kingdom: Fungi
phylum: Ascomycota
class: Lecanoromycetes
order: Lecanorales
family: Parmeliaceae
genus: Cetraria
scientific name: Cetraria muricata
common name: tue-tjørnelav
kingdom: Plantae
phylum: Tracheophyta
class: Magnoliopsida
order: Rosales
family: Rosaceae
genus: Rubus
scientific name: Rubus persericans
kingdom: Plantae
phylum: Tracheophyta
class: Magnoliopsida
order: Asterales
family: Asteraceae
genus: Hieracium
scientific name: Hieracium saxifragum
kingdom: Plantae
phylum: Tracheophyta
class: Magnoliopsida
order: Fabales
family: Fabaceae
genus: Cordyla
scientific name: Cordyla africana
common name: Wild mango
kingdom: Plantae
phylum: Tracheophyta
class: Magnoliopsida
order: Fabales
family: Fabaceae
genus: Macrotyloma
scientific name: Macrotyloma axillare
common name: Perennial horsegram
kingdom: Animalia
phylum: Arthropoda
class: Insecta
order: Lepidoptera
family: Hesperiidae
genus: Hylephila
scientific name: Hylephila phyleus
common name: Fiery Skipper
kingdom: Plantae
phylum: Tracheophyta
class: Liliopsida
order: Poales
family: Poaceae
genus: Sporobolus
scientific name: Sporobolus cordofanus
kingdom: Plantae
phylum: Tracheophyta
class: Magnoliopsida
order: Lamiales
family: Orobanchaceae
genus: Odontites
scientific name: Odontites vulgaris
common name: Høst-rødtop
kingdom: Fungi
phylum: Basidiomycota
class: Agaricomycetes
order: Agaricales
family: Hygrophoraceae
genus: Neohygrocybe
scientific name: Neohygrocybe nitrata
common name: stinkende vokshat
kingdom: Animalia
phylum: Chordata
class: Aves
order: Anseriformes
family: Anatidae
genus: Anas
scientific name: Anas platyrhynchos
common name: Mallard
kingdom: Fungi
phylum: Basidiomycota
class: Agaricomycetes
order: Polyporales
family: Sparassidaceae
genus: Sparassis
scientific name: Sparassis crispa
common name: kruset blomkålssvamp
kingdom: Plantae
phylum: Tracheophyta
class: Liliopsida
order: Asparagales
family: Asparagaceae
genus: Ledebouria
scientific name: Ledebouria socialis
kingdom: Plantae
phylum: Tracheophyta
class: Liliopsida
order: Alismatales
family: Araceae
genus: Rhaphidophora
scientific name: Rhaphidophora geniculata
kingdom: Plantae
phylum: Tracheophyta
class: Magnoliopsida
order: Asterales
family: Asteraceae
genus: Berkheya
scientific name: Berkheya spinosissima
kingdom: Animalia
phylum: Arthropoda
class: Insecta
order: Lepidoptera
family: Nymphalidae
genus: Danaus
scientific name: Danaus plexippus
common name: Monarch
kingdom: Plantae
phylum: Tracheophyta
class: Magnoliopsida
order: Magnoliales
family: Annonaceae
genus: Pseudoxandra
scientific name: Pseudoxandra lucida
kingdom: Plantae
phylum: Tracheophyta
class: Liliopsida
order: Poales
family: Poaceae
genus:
====
What to produce:
Rewrite every line of the items above, changing each instance of "common name" to "vernacular name" and leaving all other text untouched.

Solution for this problem:
kingdom: Fungi
phylum: Ascomycota
class: Lecanoromycetes
order: Lecanorales
family: Parmeliaceae
genus: Cetraria
scientific name: Cetraria muricata
vernacular name: tue-tjørnelav
kingdom: Plantae
phylum: Tracheophyta
class: Magnoliopsida
order: Rosales
family: Rosaceae
genus: Rubus
scientific name: Rubus persericans
kingdom: Plantae
phylum: Tracheophyta
class: Magnoliopsida
order: Asterales
family: Asteraceae
genus: Hieracium
scientific name: Hieracium saxifragum
kingdom: Plantae
phylum: Tracheophyta
class: Magnoliopsida
order: Fabales
family: Fabaceae
genus: Cordyla
scientific name: Cordyla africana
vernacular name: Wild mango
kingdom: Plantae
phylum: Tracheophyta
class: Magnoliopsida
order: Fabales
family: Fabaceae
genus: Macrotyloma
scientific name: Macrotyloma axillare
vernacular name: Perennial horsegram
kingdom: Animalia
phylum: Arthropoda
class: Insecta
order: Lepidoptera
family: Hesperiidae
genus: Hylephila
scientific name: Hylephila phyleus
vernacular name: Fiery Skipper
kingdom: Plantae
phylum: Tracheophyta
class: Liliopsida
order: Poales
family: Poaceae
genus: Sporobolus
scientific name: Sporobolus cordofanus
kingdom: Plantae
phylum: Tracheophyta
class: Magnoliopsida
order: Lamiales
family: Orobanchaceae
genus: Odontites
scientific name: Odontites vulgaris
vernacular name: Høst-rødtop
kingdom: Fungi
phylum: Basidiomycota
class: Agaricomycetes
order: Agaricales
family: Hygrophoraceae
genus: Neohygrocybe
scientific name: Neohygrocybe nitrata
vernacular name: stinkende vokshat
kingdom: Animalia
phylum: Chordata
class: Aves
order: Anseriformes
family: Anatidae
genus: Anas
scientific name: Anas platyrhynchos
vernacular name: Mallard
kingdom: Fungi
phylum: Basidiomycota
class: Agaricomycetes
order: Polyporales
family: Sparassidaceae
genus: Sparassis
scientific name: Sparassis crispa
vernacular name: kruset blomkålssvamp
kingdom: Plantae
phylum: Tracheophyta
class: Liliopsida
order: Asparagales
family: Asparagaceae
genus: Ledebouria
scientific name: Ledebouria socialis
kingdom: Plantae
phylum: Tracheophyta
class: Liliopsida
order: Alismatales
family: Araceae
genus: Rhaphidophora
scientific name: Rhaphidophora geniculata
kingdom: Plantae
phylum: Tracheophyta
class: Magnoliopsida
order: Asterales
family: Asteraceae
genus: Berkheya
scientific name: Berkheya spinosissima
kingdom: Animalia
phylum: Arthropoda
class: Insecta
order: Lepidoptera
family: Nymphalidae
genus: Danaus
scientific name: Danaus plexippus
vernacular name: Monarch
kingdom: Plantae
phylum: Tracheophyta
class: Magnoliopsida
order: Magnoliales
family: Annonaceae
genus: Pseudoxandra
scientific name: Pseudoxandra lucida
kingdom: Plantae
phylum: Tracheophyta
class: Liliopsida
order: Poales
family: Poaceae
genus:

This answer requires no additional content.